Information supplied:
+ + +

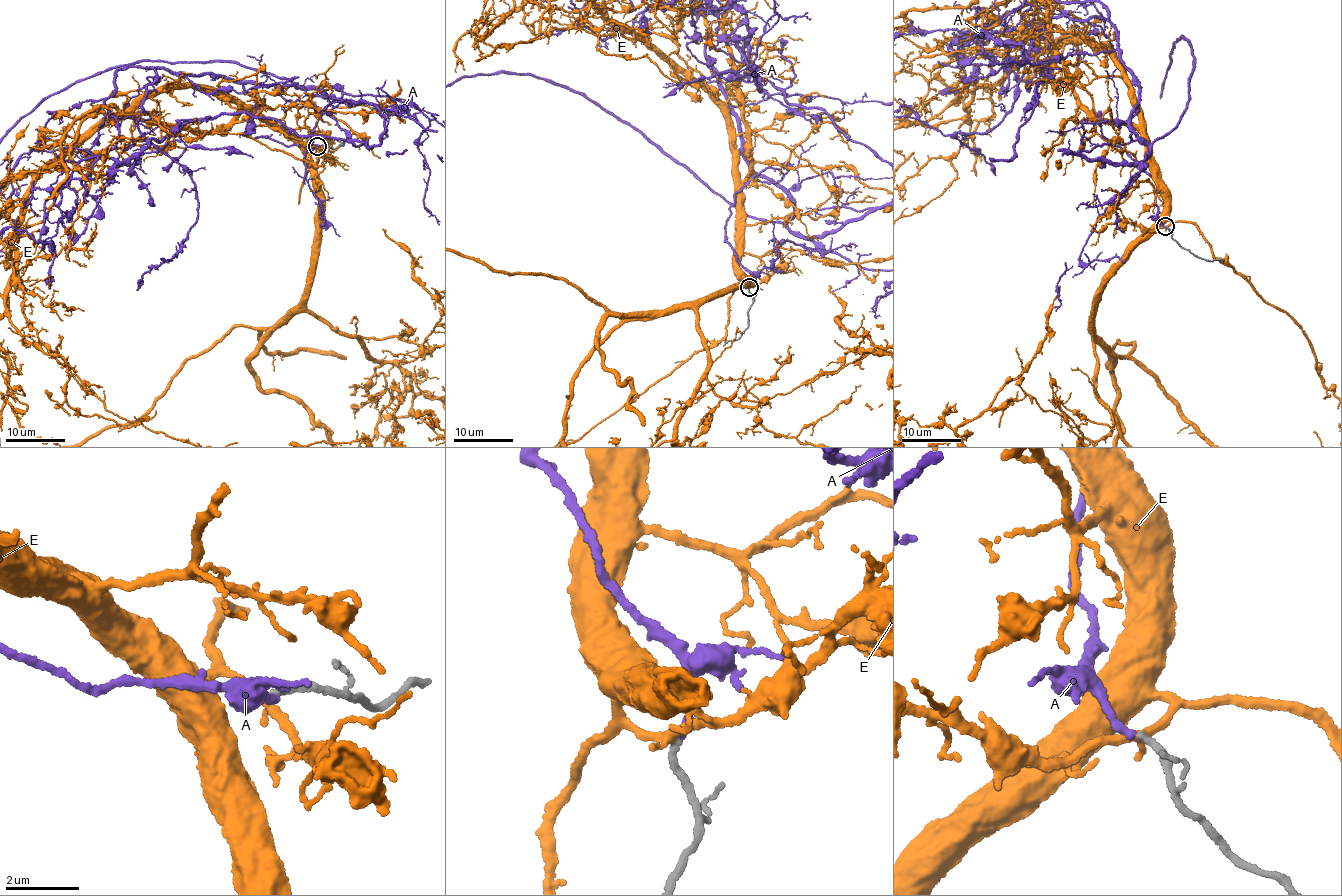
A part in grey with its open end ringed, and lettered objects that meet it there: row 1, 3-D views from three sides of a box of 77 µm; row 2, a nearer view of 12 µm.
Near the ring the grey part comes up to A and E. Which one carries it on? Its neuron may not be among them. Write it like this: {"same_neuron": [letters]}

+ + +

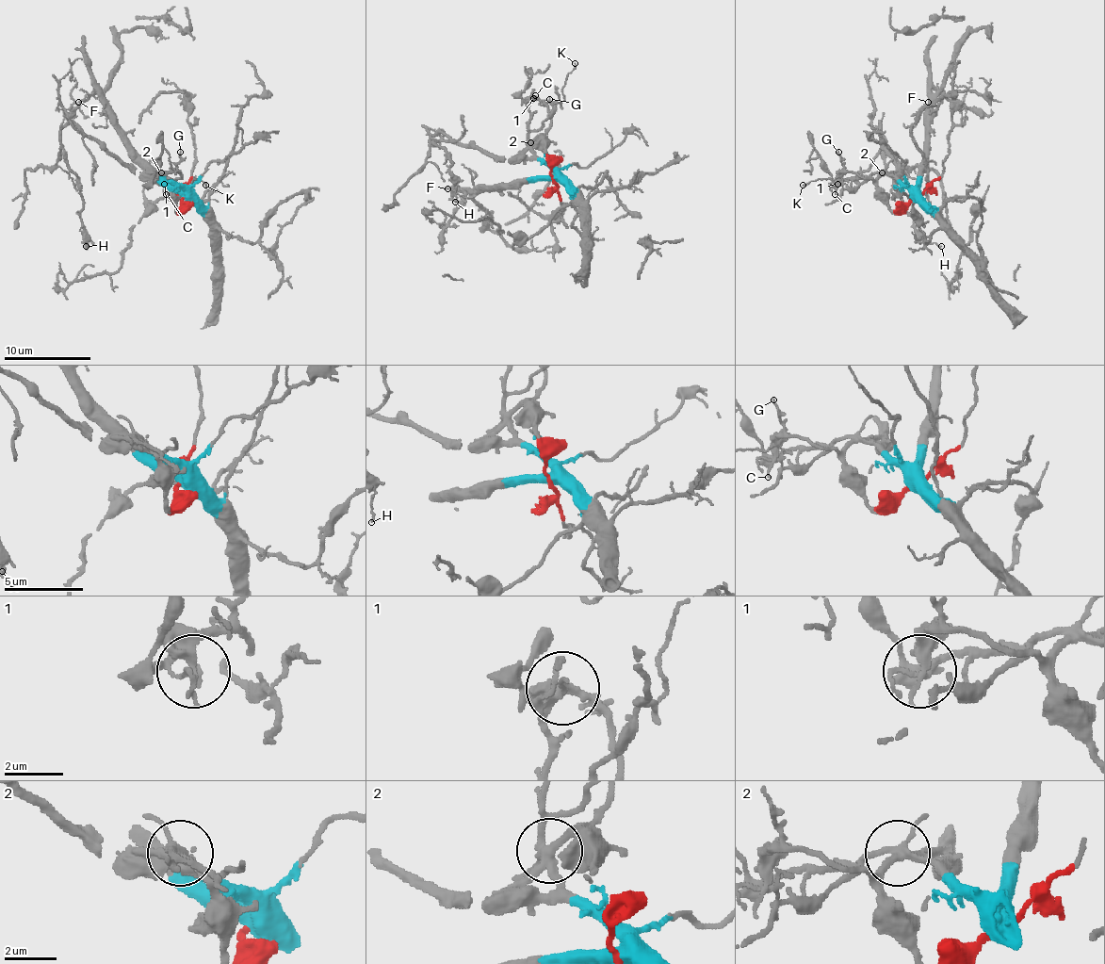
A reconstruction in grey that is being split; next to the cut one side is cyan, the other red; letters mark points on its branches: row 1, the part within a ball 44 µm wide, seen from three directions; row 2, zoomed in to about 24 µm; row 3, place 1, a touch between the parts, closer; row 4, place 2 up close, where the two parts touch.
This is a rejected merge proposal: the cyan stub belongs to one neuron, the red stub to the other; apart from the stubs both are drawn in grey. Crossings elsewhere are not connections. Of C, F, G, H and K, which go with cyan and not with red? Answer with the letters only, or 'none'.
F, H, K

+ + +

Assignment: Your answer must consist of every line in the listing that contains "three".

Output:
A part in grey with its open end ringed, and lettered objects that meet it there: row 1, 3-D views from three sides of a box of 77 µm; row 2, a nearer view of 12 µm.
A reconstruction in grey that is being split; next to the cut one side is cyan, the other red; letters mark points on its branches: row 1, the part within a ball 44 µm wide, seen from three directions; row 2, zoomed in to about 24 µm; row 3, place 1, a touch between the parts, closer; row 4, place 2 up close, where the two parts touch.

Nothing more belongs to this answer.